In the first year students take core curriculum in Microeconomic Theory, Econometrics, and Macroeconomic Theory. Additionally, students take an course in mathematical economics and a course on introductory research methods.
During the second year and third year students complete their coursework in specialized fields and begin the transition to independent researcher. The courses and workshops often lead to collaborations between students and faculty. In the third year, students participate in the 3rd Year Paper Conference.
Beyond the third year, students work towards the completion of their dissertation. Most students complete the program in five years.
1st Year Course Sequence
There are nine core courses (27 semester hours) in the doctoral curriculum; two each in micro and macro theory, three in econometric methods, one in mathematical economics, and a research methods course.

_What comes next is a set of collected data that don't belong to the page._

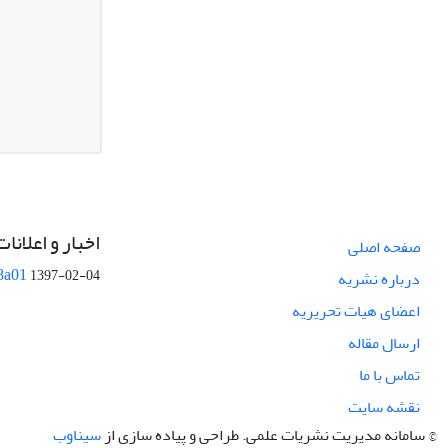
اخبار و اعلانات
صفحه اصلی
8a01
1397-02-04
درباره نشریه
اعضای هیات تحریریه
ارسال مقاله
تماس با ما
نقشه سایت
© سامانه مدیریت نشریات علمی.
طراحی و پیاده سازی از
سیناوب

|ECO 5405||Mathematical Economics||ECO 5932||Introduction to Research|
|ECO 5115||Microeconomic Theory I||ECO 5116||Microeconomic Theory II|
|ECO 5204||Macroeconomic Theory I||ECO 5207||Macroeconomic Theory II|
|ECO 5416||Econometrics I||ECO 5423||Econometrics II|
Fall Second Year
|Econometrics Field Course|
Following completion of the first two core courses in microeconomics and macroeconomics, students are expected to demonstrate their competence by passing doctoral core examinations. These exams are offered in May, with an opportunity to retake the exam in August. See the Guide to Graduate Studies in Economics for details.
Fields of Specialization
The Department regularly offers many fields of specialization. These include: Applied Econometrics, Experimental Economics, Financial and Monetary Economics, Industrial Organization, International Economics, Labor Economics, Law and Economics, Population Economics, Public Economics, and Urban Economics. Other fields may be offered if sufficient interest exists. Students must select at least two fields of specialization. One of the field areas, but not both, may be drawn from outside the Department, subject to the prior approval of the Graduate Committee and the host department.
A Ph.D. student must complete at least 54 semester hours of graduate-level coursework. The ten courses in the core account for 27 hours while field courses generally account for another 12. The remaining hours are elective. To apply to the 54 hours, an elective course must be approved by the Director of Graduate Studies in advance. No more than six hours of Directed Individual Study (DIS) or Graduate tutorial course work may count toward the 54 hour requirement.
Supervised research and teaching (ECO 5914 and 5940) do not contribute to the required 54 semester hours. Likewise, dissertation credits (ECO 6980) and preliminary preparation hours (ECO 6960) do not count toward satisfying this requirement. However, graduate hours earned at FSU or elsewhere leading to the Master’s degree in economics and/or accepted graduate-level transfer credits may be applied to the 54-hour course work minimum for the Ph.D., with prior approval of the Director of Graduate Studies.